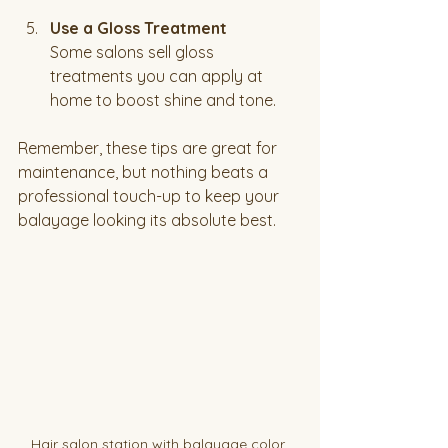
Use a Gloss Treatment
Some salons sell gloss 
treatments you can apply at 
home to boost shine and tone.
Remember, these tips are great for 
maintenance, but nothing beats a 
professional touch-up to keep your 
balayage looking its absolute best.
Hair salon station with balayage color 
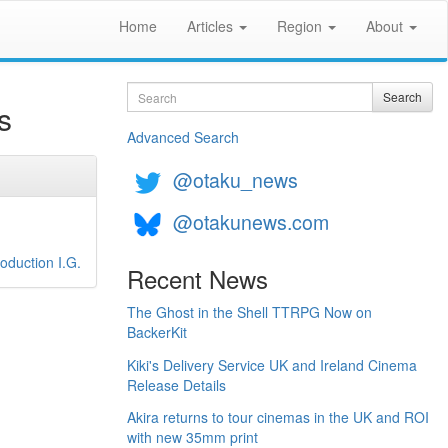
Home
Articles
Region
About
Search
Search
s
Advanced Search
@otaku_news
@otakunews.com
oduction I.G.
Recent News
The Ghost in the Shell TTRPG Now on
BackerKit
Kiki's Delivery Service UK and Ireland Cinema
Release Details
Akira returns to tour cinemas in the UK and ROI
with new 35mm print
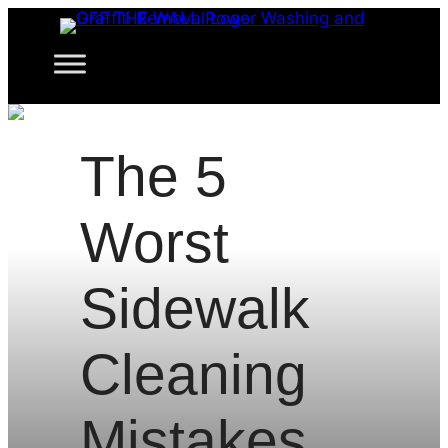
Skip
to
content
The 5
Worst
Sidewalk
Cleaning
Mistakes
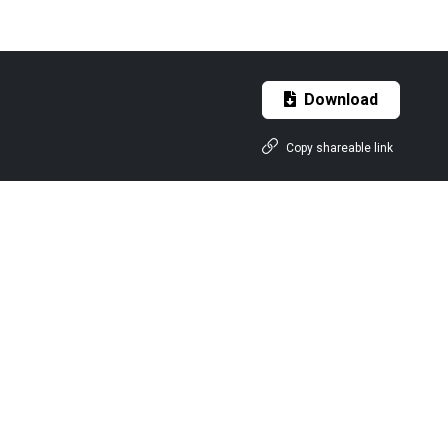
Download
Copy shareable link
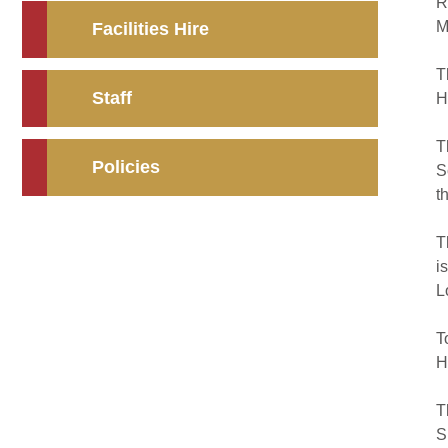
R
M
Facilities Hire
T
Staff
H
T
Policies
S
t
T
i
L
T
H
T
S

Assignment
Copy every line of the listing above exactly. Leave each picture out.

Worked solution
Use a Gloss Treatment
Some salons sell gloss 
treatments you can apply at 
home to boost shine and tone.
Remember, these tips are great for 
maintenance, but nothing beats a 
professional touch-up to keep your 
balayage looking its absolute best.
Hair salon station with balayage color 
Home
Articles
Region
About
Search
Search
s
Advanced Search
@otaku_news
@otakunews.com
oduction I.G.
Recent News
The Ghost in the Shell TTRPG Now on
BackerKit
Kiki's Delivery Service UK and Ireland Cinema
Release Details
Akira returns to tour cinemas in the UK and ROI
with new 35mm print
Skip
to
content
The 5
Worst
Sidewalk
Cleaning
Mistakes
Download
Copy shareable link
R
M
Facilities Hire
T
Staff
H
T
Policies
S
t
T
i
L
T
H
T
S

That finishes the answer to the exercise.